[[ INPUT RECORDS open ]]

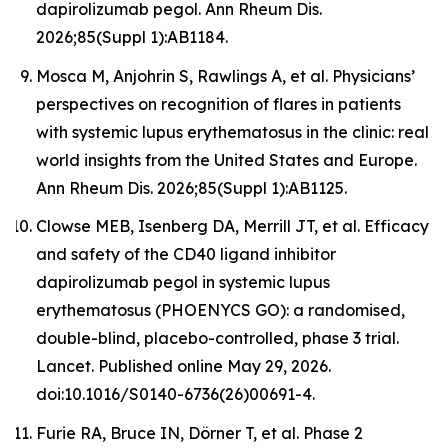
dapirolizumab pegol. Ann Rheum Dis.
2026;85(Suppl 1):AB1184.
Mosca M, Anjohrin S, Rawlings A, et al. Physicians’
perspectives on recognition of flares in patients
with systemic lupus erythematosus in the clinic: real
world insights from the United States and Europe.
Ann Rheum Dis. 2026;85(Suppl 1):AB1125.
Clowse MEB, Isenberg DA, Merrill JT, et al. Efficacy
and safety of the CD40 ligand inhibitor
dapirolizumab pegol in systemic lupus
erythematosus (PHOENYCS GO): a randomised,
double-blind, placebo-controlled, phase 3 trial.
Lancet
. Published online May 29, 2026.
doi:10.1016/S0140-6736(26)00691-4.
Furie RA, Bruce IN, Dörner T, et al. Phase 2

[[ INPUT RECORDS closed ]]

WORK ITEM:
Omit the pictures and restate the rest of the records verbatim.

WRITTEN SOLUTION:
dapirolizumab pegol. Ann Rheum Dis.
2026;85(Suppl 1):AB1184.
Mosca M, Anjohrin S, Rawlings A, et al. Physicians’
perspectives on recognition of flares in patients
with systemic lupus erythematosus in the clinic: real
world insights from the United States and Europe.
Ann Rheum Dis. 2026;85(Suppl 1):AB1125.
Clowse MEB, Isenberg DA, Merrill JT, et al. Efficacy
and safety of the CD40 ligand inhibitor
dapirolizumab pegol in systemic lupus
erythematosus (PHOENYCS GO): a randomised,
double-blind, placebo-controlled, phase 3 trial.
Lancet
. Published online May 29, 2026.
doi:10.1016/S0140-6736(26)00691-4.
Furie RA, Bruce IN, Dörner T, et al. Phase 2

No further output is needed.